Flugzeuge haben sie, bei Schiffen sind sie an Bord und Autos sollen bald auch eine bekommen: eine Blackbox, also einen Unfalldatenschreiber. Wie die ,Saarbrücker Zeitung" in ihrer heutigen Ausgabe berichtet, hat sich der Bundestag bereits Ende Mai für die Einführung ausgesprochen.
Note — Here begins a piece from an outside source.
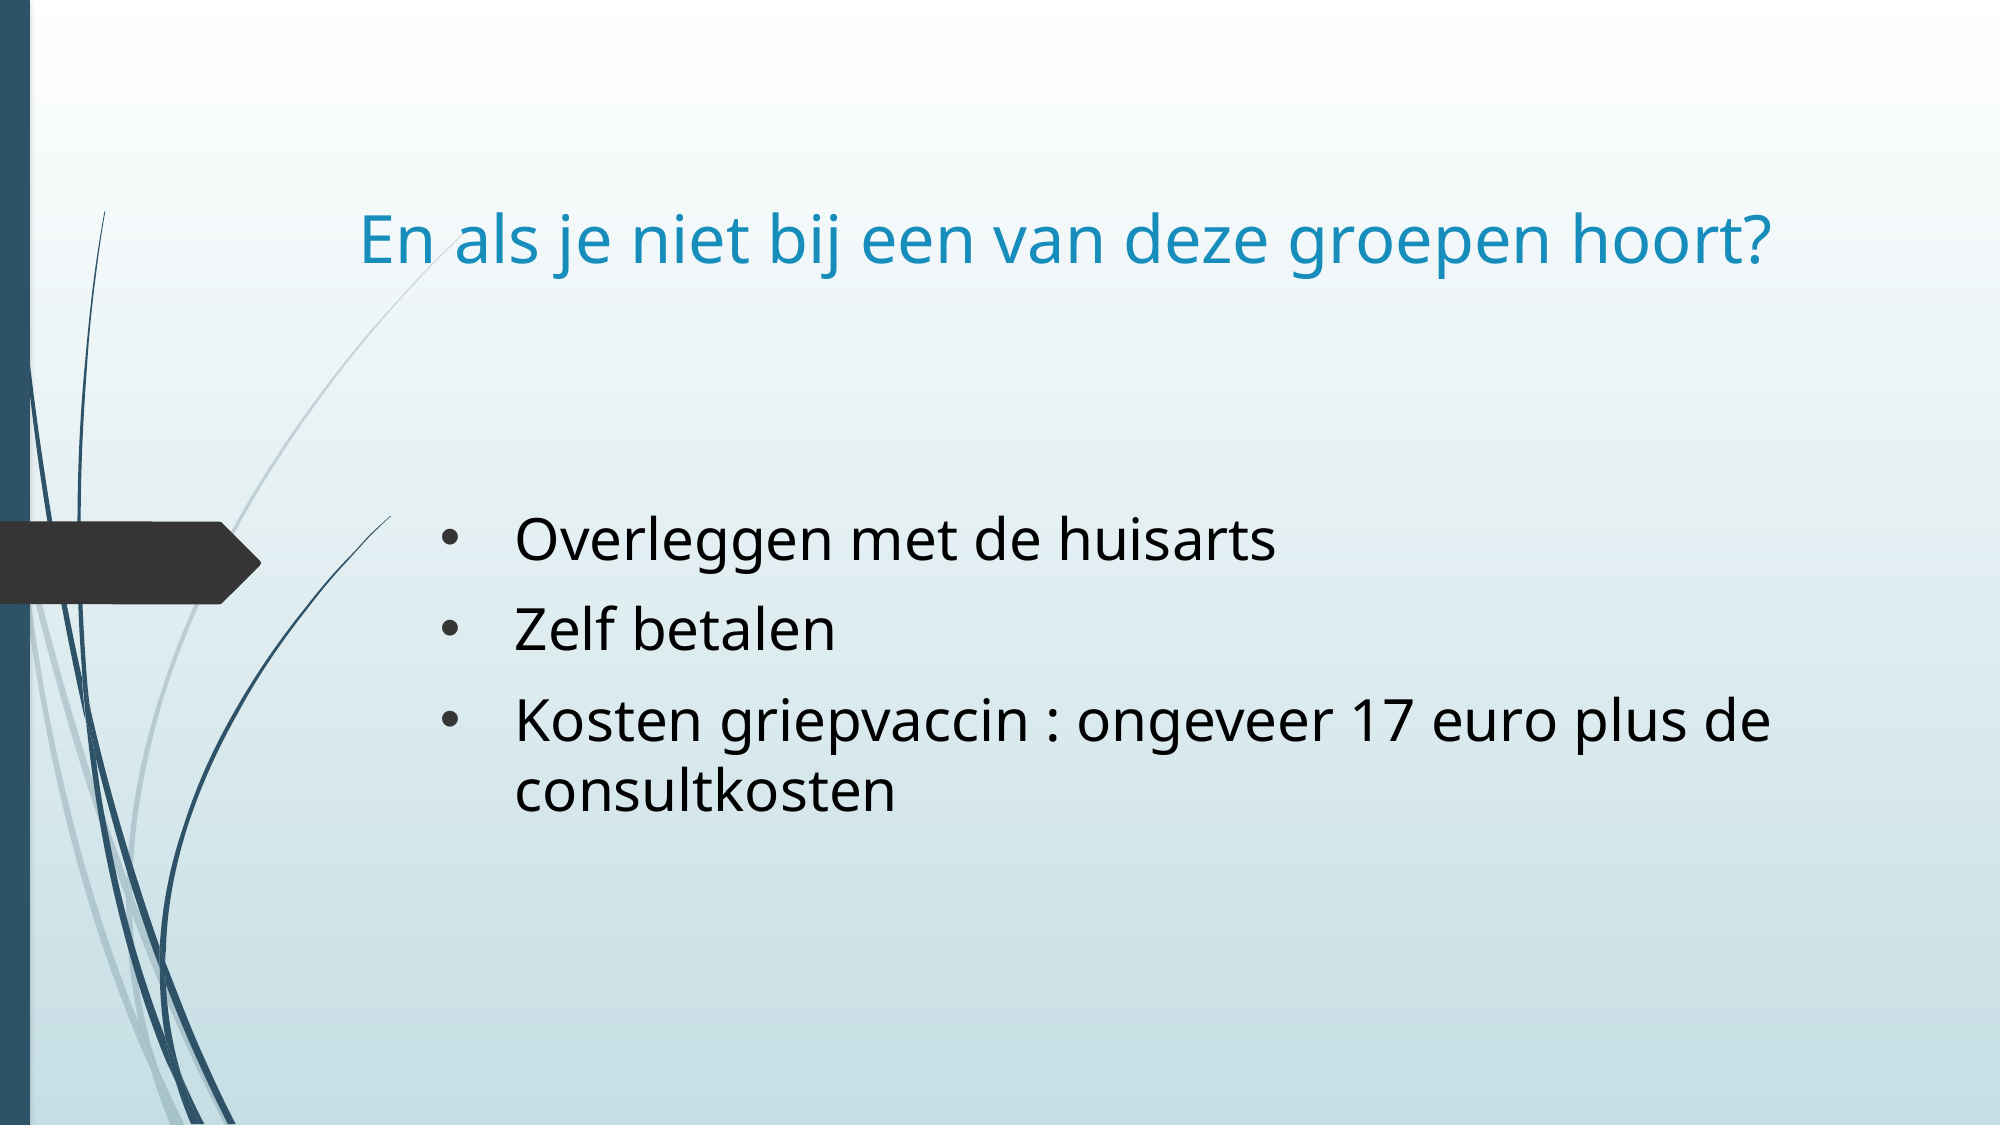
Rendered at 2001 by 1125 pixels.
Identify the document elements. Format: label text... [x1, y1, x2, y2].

list Overleggen met de huisarts Zelf betalen Kosten griepvaccin : ongeveer 17 euro plus de consultkosten [424, 355, 1888, 970]
title En als je niet bij een van deze groepen hoort? [343, 118, 1888, 356]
Bekannt von Flugzeugen und Schiffen
Am bekanntesten ist wohl die Blackbox von Flugzeugen, die aus Flugdatenschreiber und Stimmrekorder besteht. Durch die Analyse der Blackbox lässt sich nach einem Absturz leichter die Unfallursache herausfinden. Bei großen Schiffen und Fähren ist seit 2002 ebenfalls ein solches Gerät vorgeschrieben, das hier Voyage Data Recorder heißt. Für Automobile werden bereits kommerziell einfache Geräte für die Windschutzscheibe angeboten, die im Wesentlichen nur ab einer bestimmten Verzögerung eine Videoaufzeichnung starten. Doch auch ausgeklügeltere Angebote gibt es. So verkauft VDO Kienzle einen Unfalldatenspeicher, der die Längs- und Querbeschleunigung, Richtungsänderungen, die Geschwindigkeit, die Betätigung von Bremsen, Blinkern und mehr aufzeichnet. Experten versprechen sich von solchen Geräten auch, dass sich der Fahrer vorsichtiger verhält.

Kosten und Datenschutz noch ungeklärt
CDU-Verkehrssicherheitsexperte Gero Storjohann sagte der Saarbrücker Zeitung, vor der Einführung der Blackbox müssten noch Kostenfragen und datenschutzrechtliche Aspekte geklärt werden. Nach dem Bericht soll eine Blackbox mehrere hundert Euro kosten. Wie die Zeitung weiter berichtet, gibt es auch in Brüssel Pläne für eine Blackbox-Einführung. So hat der Verkehrsausschuss des EU-Parlaments die Kommission schon vor einiger Zeit aufgefordert, bis Ende 2012 einen Regelungsvorschlag vorzulegen. Danach soll die Blackbox schrittweise zunächst in Leihautos, später auch in Firmen- und Privatfahrzeugen eingeführt werden.